» To do
I'd like the records transcribed exactly, leaving the images out.

» Material supplied
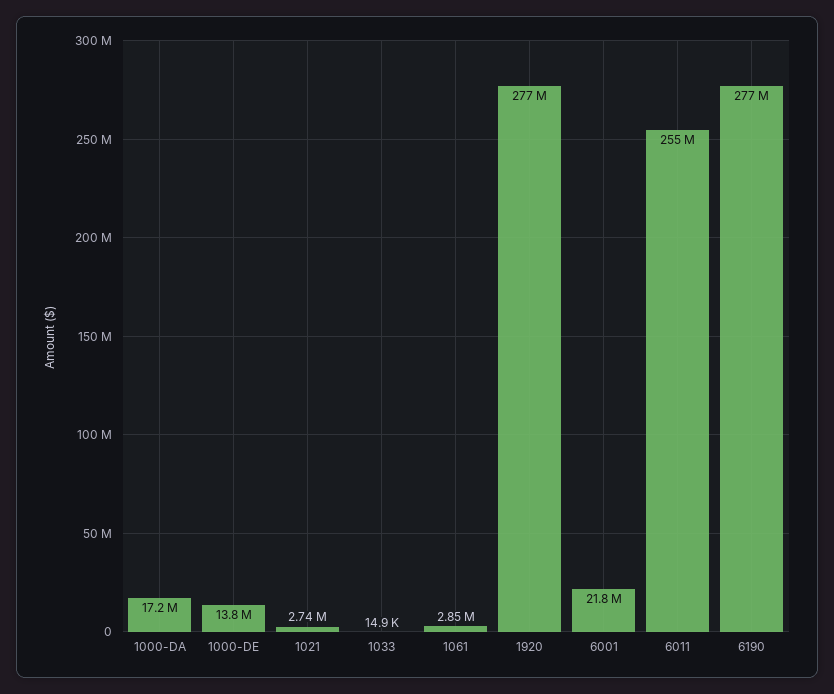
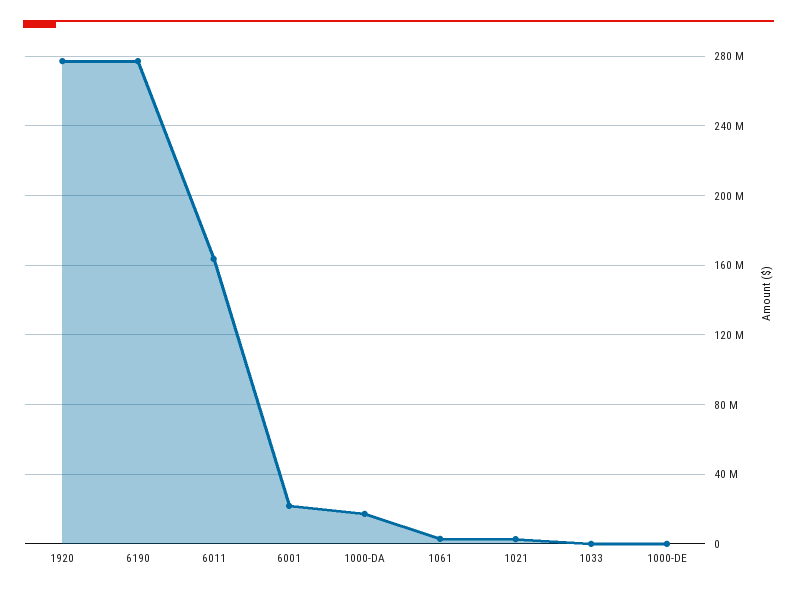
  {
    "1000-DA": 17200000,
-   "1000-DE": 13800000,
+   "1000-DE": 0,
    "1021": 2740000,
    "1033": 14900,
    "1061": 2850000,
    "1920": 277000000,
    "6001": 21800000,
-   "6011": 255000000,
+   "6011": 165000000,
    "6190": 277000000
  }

» Solved exercise
  {
    "1000-DA": 17200000,
-   "1000-DE": 13800000,
+   "1000-DE": 0,
    "1021": 2740000,
    "1033": 14900,
    "1061": 2850000,
    "1920": 277000000,
    "6001": 21800000,
-   "6011": 255000000,
+   "6011": 165000000,
    "6190": 277000000
  }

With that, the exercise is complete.